July 6, 2022
by Breaking Through in Cybersecurity Marketing
Rodrigo Leme, Marketing Director at Right-Hand Security, joins us this week to cover the often ignored topic in cybersecurity of marketing to small and medium-sized businesses, or SMBs. Covering the concepts of business use cases, security awareness training, and post-sales support, Rodrigo explains the ins and outs, the good and the bad, the tips and the tricks of cyber marketing in the SMB world and when we should consider the bottom line (hint: it’s probably more than you think).
[03:14] Talking to non-technical customers in SMBs about cybersecurity and security awareness training and getting to the root of their problems and pain points
[08:30] Seeing past the term of SMB to understand the people you’re marketing to and what a good culture of cybersecurity can bring to them
[23:39] Advocating against fear, uncertainty, and doubt when marketing to SMBs and the importance of focusing on what’s good for your people, not what’s scariest
[29:09] Understanding the importance of post-sales support, engaging with customer feedback, and recognizing what customers want to see from your services
[35:39] Exploring strange and unusual business use cases and seeing the commonality of empathy for pain points in marketing
Rodrigo, can you tell us about marketing to the SMB customer?
We don’t always get a chance to dive into SMB marketing with such a knowledgeable source, but Rodrigo invites us to consider the differences between an SMB and a large company customer throughout this episode. First, consider the size of a team you may be working with. Instead of having a CISO or a head of security, a business owner may be working on security themselves, hoping to find guidance from you on how to move forward in a small team. Additionally, Rodrigo warns that many SMB clients may not see the security opportunities beyond their tech goals, such as a restauranter seeking to add WI-FI to their offerings and missing additional security awareness strategies that need to be pointed out to them.
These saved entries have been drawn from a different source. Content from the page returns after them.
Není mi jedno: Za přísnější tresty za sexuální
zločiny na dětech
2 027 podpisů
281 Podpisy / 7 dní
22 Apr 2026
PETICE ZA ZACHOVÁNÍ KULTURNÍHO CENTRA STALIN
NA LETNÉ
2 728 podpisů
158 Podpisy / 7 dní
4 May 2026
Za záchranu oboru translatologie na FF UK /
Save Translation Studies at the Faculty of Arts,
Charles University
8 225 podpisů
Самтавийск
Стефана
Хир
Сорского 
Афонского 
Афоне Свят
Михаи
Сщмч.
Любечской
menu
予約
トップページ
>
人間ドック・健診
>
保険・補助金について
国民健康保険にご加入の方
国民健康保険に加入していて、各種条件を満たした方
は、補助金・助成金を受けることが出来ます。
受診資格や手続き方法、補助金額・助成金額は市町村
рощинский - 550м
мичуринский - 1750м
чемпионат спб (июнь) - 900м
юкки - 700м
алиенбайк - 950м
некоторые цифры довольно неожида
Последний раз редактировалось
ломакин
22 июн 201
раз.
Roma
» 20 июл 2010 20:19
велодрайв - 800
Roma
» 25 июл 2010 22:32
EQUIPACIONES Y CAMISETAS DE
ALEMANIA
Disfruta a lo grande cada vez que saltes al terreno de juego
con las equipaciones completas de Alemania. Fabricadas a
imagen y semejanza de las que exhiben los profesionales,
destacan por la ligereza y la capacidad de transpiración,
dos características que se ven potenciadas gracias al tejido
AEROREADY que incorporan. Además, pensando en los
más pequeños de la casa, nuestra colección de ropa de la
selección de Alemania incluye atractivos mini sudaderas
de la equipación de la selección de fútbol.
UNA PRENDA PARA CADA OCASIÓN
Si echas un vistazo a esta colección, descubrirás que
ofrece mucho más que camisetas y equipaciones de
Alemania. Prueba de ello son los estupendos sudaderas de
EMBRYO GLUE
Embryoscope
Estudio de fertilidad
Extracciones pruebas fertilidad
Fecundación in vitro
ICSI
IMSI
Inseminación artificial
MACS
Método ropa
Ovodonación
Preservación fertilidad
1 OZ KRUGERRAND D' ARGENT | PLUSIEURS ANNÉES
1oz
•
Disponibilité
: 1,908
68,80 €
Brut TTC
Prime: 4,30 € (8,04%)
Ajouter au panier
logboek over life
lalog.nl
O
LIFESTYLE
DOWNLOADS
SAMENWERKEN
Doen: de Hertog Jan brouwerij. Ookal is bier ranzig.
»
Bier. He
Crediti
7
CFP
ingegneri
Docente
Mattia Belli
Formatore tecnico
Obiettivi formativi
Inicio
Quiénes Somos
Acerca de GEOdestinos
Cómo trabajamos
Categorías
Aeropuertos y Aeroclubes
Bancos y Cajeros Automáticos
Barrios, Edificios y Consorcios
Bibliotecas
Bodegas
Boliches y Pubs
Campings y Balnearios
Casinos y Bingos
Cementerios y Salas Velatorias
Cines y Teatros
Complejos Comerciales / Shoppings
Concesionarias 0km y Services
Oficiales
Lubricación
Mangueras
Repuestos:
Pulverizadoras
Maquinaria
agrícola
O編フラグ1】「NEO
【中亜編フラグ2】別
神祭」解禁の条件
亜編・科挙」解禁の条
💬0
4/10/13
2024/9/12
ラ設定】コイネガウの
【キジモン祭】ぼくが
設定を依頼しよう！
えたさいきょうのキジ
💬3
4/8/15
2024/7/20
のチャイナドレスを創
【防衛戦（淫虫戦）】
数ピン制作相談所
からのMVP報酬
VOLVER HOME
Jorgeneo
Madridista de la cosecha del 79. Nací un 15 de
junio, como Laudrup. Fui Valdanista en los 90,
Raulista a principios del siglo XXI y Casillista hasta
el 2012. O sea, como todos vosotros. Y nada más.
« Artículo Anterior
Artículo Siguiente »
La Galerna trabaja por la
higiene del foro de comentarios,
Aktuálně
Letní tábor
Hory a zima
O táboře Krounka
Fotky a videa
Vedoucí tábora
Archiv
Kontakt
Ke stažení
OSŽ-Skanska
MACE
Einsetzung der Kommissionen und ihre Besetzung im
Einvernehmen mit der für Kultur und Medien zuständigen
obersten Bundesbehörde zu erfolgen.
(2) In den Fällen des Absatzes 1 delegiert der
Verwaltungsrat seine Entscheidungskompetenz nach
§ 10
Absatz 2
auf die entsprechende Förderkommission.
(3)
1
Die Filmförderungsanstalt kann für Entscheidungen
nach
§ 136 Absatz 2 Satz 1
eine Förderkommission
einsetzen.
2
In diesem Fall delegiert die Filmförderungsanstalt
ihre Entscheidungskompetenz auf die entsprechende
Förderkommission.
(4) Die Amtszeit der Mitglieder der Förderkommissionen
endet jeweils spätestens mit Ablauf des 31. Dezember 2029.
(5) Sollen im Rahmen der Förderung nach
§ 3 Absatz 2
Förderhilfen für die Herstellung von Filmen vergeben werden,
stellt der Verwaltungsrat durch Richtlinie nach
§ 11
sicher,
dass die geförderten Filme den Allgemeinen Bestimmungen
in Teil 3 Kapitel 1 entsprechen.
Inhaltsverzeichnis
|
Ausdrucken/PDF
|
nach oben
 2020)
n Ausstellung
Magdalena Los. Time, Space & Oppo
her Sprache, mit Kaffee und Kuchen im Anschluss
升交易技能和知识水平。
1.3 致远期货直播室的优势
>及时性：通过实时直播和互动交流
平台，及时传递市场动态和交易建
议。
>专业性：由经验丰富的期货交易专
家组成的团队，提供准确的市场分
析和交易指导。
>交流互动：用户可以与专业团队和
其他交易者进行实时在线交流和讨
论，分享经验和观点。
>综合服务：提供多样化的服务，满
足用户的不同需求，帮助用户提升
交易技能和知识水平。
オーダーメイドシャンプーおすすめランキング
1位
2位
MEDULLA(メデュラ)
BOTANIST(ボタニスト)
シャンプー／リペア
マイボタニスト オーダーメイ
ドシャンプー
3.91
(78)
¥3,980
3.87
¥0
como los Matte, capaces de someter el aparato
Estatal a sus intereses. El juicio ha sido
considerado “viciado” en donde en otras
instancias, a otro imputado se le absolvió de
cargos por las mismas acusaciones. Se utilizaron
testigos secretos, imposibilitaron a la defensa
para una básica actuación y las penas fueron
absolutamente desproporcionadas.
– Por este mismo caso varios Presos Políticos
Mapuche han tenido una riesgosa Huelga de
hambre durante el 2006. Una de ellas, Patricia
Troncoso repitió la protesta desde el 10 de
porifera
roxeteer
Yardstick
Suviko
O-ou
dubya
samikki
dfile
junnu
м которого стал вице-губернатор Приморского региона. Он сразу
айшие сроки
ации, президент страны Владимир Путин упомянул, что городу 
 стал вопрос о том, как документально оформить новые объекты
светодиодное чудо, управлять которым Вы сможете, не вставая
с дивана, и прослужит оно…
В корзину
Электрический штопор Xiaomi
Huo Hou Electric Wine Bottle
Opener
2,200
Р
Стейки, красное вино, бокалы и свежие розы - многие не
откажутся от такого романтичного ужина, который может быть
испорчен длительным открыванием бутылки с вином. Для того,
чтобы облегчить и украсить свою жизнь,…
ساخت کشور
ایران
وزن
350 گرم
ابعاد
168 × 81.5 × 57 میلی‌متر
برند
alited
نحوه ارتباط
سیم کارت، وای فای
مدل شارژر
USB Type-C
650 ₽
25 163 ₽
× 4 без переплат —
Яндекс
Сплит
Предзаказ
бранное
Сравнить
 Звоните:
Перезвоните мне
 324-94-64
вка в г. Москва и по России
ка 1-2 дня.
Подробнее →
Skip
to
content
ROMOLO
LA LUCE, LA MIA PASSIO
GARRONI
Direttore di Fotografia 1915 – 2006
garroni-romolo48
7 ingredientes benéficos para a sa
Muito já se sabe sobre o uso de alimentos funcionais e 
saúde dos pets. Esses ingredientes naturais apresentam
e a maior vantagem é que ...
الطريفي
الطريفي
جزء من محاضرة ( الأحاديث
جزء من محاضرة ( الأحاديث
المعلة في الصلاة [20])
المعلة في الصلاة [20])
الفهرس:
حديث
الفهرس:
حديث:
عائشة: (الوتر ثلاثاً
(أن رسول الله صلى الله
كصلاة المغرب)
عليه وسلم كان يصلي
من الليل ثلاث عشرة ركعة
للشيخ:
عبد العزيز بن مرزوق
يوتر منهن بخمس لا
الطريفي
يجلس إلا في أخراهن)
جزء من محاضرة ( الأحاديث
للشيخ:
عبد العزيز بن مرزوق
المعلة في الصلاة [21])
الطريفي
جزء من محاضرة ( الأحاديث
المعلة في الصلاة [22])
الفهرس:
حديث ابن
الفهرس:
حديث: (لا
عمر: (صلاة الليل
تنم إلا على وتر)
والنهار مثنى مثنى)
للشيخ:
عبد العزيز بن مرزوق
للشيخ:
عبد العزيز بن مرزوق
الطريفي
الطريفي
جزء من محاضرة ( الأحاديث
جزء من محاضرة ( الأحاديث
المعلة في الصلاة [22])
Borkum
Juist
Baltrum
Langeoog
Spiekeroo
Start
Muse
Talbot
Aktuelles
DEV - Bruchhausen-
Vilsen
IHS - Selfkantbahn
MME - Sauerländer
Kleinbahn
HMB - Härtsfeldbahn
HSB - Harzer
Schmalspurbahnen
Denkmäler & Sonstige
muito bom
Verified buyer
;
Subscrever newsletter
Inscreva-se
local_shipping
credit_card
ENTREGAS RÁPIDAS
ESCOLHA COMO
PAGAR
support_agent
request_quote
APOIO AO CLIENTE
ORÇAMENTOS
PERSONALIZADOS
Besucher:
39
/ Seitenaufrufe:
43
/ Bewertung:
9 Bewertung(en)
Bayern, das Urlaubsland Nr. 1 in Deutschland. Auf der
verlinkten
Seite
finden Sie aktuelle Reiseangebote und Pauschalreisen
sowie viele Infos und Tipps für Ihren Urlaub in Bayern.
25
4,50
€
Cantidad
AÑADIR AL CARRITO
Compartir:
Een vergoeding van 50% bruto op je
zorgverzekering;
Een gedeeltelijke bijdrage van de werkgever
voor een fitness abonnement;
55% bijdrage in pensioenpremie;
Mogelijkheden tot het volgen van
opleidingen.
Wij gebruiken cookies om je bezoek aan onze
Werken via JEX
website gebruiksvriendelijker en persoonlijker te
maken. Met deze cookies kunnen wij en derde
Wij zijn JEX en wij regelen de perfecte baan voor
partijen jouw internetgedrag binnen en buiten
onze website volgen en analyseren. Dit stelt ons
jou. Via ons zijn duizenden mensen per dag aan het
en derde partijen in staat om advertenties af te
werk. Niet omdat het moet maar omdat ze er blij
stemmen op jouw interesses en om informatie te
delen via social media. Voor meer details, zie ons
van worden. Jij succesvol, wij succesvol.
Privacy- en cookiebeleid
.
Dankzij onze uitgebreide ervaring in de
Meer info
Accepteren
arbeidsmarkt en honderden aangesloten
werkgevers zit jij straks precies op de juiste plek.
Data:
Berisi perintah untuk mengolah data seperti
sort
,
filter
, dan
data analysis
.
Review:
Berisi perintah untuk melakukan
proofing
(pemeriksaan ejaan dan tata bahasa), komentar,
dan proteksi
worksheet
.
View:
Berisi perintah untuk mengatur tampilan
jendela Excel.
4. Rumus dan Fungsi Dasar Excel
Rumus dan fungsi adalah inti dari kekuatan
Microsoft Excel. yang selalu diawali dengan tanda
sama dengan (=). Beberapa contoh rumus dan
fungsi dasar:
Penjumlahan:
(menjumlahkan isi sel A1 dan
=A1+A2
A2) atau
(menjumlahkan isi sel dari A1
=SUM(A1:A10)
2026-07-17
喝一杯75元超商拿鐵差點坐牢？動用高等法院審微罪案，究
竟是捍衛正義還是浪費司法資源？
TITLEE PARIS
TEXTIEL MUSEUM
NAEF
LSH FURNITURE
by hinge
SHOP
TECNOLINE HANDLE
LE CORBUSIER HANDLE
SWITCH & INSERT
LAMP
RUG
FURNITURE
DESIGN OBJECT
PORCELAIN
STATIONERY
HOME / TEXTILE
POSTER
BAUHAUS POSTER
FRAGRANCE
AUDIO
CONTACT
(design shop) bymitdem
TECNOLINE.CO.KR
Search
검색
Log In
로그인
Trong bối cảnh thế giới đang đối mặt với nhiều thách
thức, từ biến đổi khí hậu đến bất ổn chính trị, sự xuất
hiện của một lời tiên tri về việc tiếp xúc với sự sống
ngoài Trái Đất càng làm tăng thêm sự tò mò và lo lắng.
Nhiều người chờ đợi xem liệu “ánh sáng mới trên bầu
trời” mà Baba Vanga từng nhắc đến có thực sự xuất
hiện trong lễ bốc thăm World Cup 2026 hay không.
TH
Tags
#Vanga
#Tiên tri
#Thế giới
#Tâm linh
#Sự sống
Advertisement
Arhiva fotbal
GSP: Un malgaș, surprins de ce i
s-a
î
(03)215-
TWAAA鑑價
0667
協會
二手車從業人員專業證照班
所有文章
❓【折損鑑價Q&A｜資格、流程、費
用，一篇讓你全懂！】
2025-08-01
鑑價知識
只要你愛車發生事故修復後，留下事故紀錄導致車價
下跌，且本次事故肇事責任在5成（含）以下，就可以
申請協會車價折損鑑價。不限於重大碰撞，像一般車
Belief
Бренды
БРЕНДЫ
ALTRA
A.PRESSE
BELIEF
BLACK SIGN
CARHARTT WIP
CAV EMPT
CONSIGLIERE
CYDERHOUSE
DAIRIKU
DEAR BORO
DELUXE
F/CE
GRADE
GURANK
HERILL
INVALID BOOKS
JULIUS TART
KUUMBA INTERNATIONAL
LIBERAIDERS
“The SMB customer has problems on the surface that he knows he has, like, ‘I want Wi-Fi in my restaurant for my guests.’ And he has issues that he's not aware of, or he has opportunities he's not aware of, like he may have security issues behind that Wi-Fi access that he doesn't know about.”
Can you tell us how Walmart used cybersecurity for PR?
According to Rodrigo, good cybersecurity is even better for PR. This idea could be held up with a myriad of examples, but one Rodrigo is particularly enamored with is Walmart’s prevention of gift card scams. With the ability to prevent scams and return funds before customers lose their money, Walmart has saved their customers over a million dollars and have been praised for this initiative by major news outlets. Although this is a drop in the bucket within an ocean of an issue, Rodrigo points out that saving any customer any amount of money and preventing them from being scammed in any way leads to massive PR benefits, especially when you can show off how well you understand your customer’s pain points.
“Let's say that you're protecting those customers from getting into scams that make those people lose their mortgage money, or whatever. You're saving them a million, even if it's only a million, that's good PR. That only happens if you understand the end customer pain points, not the immediate pain points of the organization.”
What are your thoughts on FUD (fear, uncertainty, and doubt) in marketing to these SMBs and in these business use cases?
We’ve discussed the idea of FUD before on the podcast, and how it’s never a good cyber marketing tactic to exploit someone’s fear, uncertainty, or doubt. Although our examples have ranged from large corporations to individual consumers, we wanted to talk with Rodrigo about his perspective on marketing for SMBs and the danger of FUD. Rodrigo, considering himself a positive person with a lighthearted demeanor, finds using FUD in marketing to SMBs to be manipulative and redundant. Rodrigo argues that not only do small business owners fear for their security, they also come to Right-Hand with a desire to enhance their security already in mind. They don’t need to be scared further if a positive approach could be just as influential.
“I do not like fear, uncertainty, and doubt. I do believe that, since we're in the education business, I do like educating. We do believe in empathy. We listen to our customers, we do ask the ‘why,’ to understand the pain points of the customers.”
What are some best practices around supporting the post-sales process, after you've sold a product?
Marketing so often focuses on the beginning of the sales cycle. We love to reach out to new customers and encourage those doing their research to check out our products, but we don’t always talk about what happens after a sale takes place. For Rodrigo and his team at Right-Hand, the post-sales process requires its own understanding of your customer and their security goals beyond what they might see for themselves. Following up with customers post-sale not only leads to high-quality feedback for Rodrigo and his team, it also allows for them to see where support is still needed for their customer, including analyzing the results of their security awareness training and setting up further opportunities to reduce human risk.
“Are we really reducing human risk? If we're not: How can we help them? Can we help them leverage the services? Can we sit down with them and help build stronger content training content? Are they having problems creating content for the training?”